# Task material:

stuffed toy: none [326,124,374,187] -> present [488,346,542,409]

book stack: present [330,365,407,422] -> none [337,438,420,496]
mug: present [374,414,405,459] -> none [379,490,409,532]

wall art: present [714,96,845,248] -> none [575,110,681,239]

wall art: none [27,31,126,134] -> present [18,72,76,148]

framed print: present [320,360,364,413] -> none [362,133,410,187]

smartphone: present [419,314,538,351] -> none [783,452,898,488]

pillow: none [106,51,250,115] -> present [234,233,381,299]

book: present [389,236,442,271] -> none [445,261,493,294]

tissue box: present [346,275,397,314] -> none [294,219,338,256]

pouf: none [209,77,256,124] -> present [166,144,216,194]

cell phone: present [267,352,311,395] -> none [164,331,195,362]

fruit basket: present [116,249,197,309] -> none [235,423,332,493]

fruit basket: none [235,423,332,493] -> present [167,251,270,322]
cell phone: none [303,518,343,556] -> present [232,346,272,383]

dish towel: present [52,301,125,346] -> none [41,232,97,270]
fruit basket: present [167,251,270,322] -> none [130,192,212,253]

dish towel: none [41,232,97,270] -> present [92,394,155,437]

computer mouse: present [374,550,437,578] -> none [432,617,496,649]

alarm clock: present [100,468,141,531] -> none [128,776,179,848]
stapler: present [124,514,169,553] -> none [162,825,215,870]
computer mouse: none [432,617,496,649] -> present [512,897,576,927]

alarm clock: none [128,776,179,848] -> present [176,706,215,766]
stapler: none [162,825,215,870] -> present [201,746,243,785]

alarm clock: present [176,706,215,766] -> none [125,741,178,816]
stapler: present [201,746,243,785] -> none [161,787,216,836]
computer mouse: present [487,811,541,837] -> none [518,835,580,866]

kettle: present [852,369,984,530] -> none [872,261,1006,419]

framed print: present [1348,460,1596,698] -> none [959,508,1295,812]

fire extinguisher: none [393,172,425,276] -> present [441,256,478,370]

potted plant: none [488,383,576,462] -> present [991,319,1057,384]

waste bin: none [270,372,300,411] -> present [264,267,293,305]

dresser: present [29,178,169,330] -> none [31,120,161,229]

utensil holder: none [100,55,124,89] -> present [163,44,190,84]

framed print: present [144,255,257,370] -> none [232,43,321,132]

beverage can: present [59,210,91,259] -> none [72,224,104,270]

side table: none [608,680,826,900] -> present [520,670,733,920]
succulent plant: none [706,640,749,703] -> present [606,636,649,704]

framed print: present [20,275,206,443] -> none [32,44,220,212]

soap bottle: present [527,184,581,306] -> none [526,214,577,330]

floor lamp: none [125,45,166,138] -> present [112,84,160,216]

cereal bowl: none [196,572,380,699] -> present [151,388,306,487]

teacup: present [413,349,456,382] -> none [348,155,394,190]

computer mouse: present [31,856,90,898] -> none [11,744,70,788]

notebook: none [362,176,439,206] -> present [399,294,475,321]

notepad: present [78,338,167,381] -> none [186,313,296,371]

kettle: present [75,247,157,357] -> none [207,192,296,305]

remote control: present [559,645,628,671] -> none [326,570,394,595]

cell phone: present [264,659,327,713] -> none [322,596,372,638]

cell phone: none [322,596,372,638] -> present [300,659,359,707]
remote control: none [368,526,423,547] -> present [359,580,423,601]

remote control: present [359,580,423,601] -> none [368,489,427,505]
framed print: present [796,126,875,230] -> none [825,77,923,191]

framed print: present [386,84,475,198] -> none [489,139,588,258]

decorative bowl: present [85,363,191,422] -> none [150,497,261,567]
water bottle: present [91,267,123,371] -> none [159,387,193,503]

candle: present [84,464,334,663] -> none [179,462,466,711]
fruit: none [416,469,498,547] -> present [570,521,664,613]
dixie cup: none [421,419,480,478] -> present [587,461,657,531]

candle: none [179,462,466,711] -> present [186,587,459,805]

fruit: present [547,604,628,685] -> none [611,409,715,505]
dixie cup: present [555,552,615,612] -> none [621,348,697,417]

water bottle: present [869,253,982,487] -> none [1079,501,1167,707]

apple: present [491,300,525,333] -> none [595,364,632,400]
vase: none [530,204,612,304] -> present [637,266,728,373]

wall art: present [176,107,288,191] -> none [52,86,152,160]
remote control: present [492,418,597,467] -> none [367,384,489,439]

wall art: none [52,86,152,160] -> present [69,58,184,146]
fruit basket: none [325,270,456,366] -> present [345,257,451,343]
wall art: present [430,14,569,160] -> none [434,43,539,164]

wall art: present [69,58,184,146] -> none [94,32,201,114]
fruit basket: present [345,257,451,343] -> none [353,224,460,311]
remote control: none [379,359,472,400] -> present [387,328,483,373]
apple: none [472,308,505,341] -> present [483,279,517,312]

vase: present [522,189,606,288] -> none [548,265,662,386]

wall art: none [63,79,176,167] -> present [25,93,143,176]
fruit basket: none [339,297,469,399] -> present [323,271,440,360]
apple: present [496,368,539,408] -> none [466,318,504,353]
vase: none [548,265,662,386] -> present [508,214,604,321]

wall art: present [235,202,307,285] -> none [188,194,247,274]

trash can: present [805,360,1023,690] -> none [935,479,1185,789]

# The problem:
Lines from the records above that hold "towel" are the ones to list.

# Solution to the problem:
dish towel: present [52,301,125,346] -> none [41,232,97,270]
dish towel: none [41,232,97,270] -> present [92,394,155,437]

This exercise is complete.